Many people in California may be interested in exploring the potential of commercial real estate as an investment venture. Commercial property offers different opportunities than residential real estate. Contracts tend to be bigger and longer, and the profits can be substantial, especially in a desirable or growing market. However, the market can also seem confusing, especially for a newcomer. In order to get a head start in the commercial real estate field, it can be important to expand your knowledge about how properties are valued.
Commercial property may offer greater value
Unlike residential real estate, the value of a commercial property is directly tied to the square footage available for use. Leases are longer for most businesses than they are for residential rentals although apartment buildings and other multifamily structures may also form part of a commercial real estate portfolio.
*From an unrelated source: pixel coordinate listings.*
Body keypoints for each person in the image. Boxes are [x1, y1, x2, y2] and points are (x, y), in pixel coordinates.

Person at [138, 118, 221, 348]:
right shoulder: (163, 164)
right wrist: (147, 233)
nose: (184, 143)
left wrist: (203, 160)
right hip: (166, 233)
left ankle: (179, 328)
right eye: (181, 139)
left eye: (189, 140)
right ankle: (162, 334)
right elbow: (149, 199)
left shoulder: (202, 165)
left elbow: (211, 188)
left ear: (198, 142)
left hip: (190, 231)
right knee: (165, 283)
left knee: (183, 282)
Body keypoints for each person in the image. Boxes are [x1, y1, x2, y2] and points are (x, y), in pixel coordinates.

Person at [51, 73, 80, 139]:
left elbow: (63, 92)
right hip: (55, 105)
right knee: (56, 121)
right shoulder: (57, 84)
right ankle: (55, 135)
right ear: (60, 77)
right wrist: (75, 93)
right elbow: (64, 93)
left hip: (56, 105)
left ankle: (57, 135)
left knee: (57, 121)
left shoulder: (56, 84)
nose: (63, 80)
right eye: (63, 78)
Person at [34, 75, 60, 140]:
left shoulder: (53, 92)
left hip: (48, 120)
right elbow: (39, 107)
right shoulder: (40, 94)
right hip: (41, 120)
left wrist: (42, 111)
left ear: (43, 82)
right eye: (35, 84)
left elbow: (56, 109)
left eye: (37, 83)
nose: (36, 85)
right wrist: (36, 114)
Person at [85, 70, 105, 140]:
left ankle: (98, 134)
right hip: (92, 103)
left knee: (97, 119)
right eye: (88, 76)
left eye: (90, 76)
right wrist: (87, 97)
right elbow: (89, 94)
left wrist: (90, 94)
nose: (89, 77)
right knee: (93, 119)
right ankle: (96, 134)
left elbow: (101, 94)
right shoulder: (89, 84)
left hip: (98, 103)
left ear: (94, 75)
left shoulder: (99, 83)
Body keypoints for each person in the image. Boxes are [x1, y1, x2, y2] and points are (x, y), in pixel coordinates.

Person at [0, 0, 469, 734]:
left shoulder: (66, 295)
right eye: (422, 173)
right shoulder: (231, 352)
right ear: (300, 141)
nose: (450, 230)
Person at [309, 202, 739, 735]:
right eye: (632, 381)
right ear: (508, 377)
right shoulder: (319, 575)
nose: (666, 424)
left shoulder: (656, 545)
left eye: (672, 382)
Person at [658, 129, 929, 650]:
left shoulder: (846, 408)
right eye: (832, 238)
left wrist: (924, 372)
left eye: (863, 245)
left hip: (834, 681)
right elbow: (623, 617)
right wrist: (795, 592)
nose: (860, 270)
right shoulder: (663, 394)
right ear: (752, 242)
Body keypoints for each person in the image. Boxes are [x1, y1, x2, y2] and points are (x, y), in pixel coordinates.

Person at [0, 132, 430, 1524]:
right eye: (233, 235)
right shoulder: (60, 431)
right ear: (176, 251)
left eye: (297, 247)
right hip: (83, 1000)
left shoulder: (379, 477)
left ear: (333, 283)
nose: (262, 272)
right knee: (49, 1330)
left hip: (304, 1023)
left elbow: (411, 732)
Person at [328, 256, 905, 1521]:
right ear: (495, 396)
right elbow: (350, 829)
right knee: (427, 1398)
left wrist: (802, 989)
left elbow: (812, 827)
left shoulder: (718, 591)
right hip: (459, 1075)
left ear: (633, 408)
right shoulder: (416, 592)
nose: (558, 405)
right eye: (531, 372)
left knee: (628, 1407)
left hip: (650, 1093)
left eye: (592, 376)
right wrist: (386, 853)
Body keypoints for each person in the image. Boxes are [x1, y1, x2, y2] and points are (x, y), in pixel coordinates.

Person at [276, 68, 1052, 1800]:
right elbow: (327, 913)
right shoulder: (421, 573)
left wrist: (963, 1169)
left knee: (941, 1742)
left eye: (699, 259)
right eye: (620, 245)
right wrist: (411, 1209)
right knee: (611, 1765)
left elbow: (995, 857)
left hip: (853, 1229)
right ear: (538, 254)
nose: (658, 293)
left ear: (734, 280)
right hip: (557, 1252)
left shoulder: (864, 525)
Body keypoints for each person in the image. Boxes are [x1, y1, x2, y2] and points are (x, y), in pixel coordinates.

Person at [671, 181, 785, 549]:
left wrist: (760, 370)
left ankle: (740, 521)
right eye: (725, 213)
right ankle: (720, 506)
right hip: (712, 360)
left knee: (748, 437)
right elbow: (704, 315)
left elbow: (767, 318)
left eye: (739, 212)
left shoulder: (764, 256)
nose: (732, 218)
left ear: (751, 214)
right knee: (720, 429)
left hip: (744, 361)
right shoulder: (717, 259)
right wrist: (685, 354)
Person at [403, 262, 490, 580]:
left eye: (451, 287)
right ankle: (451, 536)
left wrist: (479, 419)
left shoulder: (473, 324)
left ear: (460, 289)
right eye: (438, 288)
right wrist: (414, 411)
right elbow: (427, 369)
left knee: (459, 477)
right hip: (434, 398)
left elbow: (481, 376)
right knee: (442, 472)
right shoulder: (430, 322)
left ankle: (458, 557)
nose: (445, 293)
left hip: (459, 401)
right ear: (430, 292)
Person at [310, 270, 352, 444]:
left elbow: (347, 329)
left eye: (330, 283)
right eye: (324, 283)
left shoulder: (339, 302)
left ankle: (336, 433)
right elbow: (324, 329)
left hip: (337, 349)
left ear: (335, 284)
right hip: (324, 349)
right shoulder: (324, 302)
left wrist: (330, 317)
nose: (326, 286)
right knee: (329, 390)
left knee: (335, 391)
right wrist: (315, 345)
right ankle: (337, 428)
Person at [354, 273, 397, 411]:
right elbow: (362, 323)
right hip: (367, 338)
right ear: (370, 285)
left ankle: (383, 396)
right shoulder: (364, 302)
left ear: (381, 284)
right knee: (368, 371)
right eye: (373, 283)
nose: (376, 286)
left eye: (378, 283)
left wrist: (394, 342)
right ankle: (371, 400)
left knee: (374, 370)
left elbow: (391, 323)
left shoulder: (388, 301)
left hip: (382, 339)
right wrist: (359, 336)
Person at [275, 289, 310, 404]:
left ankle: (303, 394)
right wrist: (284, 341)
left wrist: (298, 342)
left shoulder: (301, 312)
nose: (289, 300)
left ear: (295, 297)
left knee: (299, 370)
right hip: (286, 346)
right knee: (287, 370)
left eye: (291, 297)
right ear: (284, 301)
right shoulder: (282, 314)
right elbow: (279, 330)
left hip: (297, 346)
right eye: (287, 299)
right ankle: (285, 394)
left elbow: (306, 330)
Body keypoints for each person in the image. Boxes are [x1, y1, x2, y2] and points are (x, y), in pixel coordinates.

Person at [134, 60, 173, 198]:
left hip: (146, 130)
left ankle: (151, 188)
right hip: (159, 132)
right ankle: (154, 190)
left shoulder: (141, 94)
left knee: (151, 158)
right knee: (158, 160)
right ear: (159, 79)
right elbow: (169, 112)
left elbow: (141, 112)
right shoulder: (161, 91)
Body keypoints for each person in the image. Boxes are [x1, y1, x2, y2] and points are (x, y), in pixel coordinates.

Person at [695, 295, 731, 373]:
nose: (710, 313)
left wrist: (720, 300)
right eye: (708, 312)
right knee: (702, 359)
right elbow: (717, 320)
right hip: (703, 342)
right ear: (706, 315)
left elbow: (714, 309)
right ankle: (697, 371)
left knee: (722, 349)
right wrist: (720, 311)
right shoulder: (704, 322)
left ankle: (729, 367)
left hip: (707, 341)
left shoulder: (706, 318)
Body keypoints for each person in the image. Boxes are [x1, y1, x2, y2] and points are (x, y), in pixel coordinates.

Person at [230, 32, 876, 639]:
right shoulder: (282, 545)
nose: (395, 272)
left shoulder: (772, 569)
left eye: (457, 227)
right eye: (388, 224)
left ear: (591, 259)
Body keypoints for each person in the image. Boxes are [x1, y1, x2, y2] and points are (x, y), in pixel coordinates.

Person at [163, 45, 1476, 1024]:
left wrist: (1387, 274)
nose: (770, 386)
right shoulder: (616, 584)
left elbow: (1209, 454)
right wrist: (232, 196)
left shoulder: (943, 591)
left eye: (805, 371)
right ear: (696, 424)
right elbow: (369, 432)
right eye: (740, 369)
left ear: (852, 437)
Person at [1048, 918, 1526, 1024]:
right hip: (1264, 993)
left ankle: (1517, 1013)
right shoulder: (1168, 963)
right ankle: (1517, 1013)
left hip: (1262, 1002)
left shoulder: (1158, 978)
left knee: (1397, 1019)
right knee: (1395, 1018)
Because many commercial properties are rented by businesses, the cash flow involved can be substantial. At the same time, the cost of entry into the market is higher than for residential real estate; most lenders want to see that you have at least 30% cash to put down.
Keep an eye on finances
One of the keys to making money in the commercial property field is recognizing a good deal or a property that is undervalued. At the same time, it is important to watch out for potentially costly damage. By evaluating the net operating income (NOI) for a commercial property, you can evaluate your expected income from the property and subtract necessary expenses. Make sure to keep all of the costs of running a business in mind to ensure a positive NOI.
Commercial real estate investments can be profitable, long-term holdings that provide substantial value and appreciate in value. When concluding a commercial property transaction, a real estate attorney may represent your interests in negotiations.